The San Francisco-Oakland-Berkeley region is the most expensive metropolitan area in the country, according to a report by financial news company 24/7 Wall Street.
The report found that an adequate standard of living in the San Francisco-Oakland-Berkeley area would require $5,194 per month for a single adult. For a family of four, the hurdle is $11,165.
The report, which used estimates from the Economic Policy Institute for single adults or a family of four to have a “modest yet adequate standard of living,” confirms trends prompted by a high-income tech workforce and increasing cost of living. In Alameda County, a salary of $69,000 is considered a low income for a single adult, while the median family income is $111,700.
According to the U.S. Bureau of Labor Statistics, the consumer price index — a measure of the overall cost of basic necessity commodities — rose 3.2 percent over one year ending this June. In that same period, the statistics bureau also reported that the total compensation costs for private industry workers increased 2.6 percent in the San Jose-San Francisco-Oakland metropolitan area.
In Berkeley, where much of the population attends and is employed by UC Berkeley, the rising cost of maintaining a basic quality of life has drastically changed campus priorities — the most notable being a renewed focus on the need to create affordable housing. In a 2017 study conducted by the chancellor’s office, 27 percent of undergraduate students and 26 percent of graduate students said they considered leaving UC Berkeley because of the housing situation.
Campus librarian David Eifler said the exorbitant cost of living in the Bay Area has created a “brain drain” for the campus.
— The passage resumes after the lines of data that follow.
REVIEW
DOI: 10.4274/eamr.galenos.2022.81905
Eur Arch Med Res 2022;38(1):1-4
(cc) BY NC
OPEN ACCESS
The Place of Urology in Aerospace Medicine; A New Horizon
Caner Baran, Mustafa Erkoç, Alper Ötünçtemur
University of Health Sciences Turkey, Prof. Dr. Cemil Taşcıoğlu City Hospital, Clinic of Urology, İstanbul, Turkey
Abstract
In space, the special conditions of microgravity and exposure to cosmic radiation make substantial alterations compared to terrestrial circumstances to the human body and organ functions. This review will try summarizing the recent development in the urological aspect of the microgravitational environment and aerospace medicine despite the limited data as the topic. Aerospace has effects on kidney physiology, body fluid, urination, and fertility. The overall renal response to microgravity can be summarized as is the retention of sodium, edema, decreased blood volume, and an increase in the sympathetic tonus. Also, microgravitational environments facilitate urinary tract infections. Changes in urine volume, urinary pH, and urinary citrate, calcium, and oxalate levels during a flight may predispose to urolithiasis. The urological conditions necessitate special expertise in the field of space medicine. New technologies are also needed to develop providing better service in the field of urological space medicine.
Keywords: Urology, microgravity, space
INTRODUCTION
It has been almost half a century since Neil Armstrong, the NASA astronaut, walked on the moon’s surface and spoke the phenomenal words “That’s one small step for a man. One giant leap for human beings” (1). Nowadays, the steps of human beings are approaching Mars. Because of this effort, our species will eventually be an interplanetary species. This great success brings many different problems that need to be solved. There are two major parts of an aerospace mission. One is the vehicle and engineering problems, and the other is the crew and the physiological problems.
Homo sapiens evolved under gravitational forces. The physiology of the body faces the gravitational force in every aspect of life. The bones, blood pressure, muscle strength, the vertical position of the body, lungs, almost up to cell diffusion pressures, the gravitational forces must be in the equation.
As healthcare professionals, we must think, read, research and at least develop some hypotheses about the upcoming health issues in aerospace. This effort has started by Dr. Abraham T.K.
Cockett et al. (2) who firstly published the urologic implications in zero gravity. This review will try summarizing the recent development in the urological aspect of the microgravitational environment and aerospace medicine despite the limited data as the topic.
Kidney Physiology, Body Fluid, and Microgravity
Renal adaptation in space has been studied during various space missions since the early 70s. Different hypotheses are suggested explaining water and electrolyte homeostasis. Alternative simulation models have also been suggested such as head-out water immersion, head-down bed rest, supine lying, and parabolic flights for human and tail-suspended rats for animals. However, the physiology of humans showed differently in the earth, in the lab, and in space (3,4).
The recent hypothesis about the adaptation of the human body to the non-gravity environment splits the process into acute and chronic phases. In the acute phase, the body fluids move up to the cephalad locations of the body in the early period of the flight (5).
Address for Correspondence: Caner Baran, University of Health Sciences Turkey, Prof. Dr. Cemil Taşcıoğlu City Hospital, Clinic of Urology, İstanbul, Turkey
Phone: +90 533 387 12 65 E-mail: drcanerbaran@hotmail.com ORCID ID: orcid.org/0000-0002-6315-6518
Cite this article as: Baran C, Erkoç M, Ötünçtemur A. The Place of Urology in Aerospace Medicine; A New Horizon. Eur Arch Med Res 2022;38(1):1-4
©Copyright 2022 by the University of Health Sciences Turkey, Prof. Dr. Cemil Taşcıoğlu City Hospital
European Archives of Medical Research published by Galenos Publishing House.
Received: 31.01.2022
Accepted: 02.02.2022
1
Eifler — who is also the co-chair of UC-AFT Local 1474, which represents librarians and lecturers — said even with a negotiated pay raise of 22 percent over five years, “It’s not enough to retain early career librarians.”
“Within the last year and a half, a number of librarians who were new to Berkeley — after three to five years — left and went to cheaper areas to buy homes,” Eifler said.
Even with a grant that allows her to live on campus, sophomore Gisselle Alvarez finds shopping for healthy food to be a challenge in a city with limited affordable options.
Alvarez said even with CalFresh, California’s nutritional support program, ready access to food can prove to be burdensome, as most grocery stores in the city offer mainly pricier options.
“It’s weird, because when you are picking a college, you never consider how much it’s going to cost to live in the town,” Alvarez said. “I might have reconsidered.”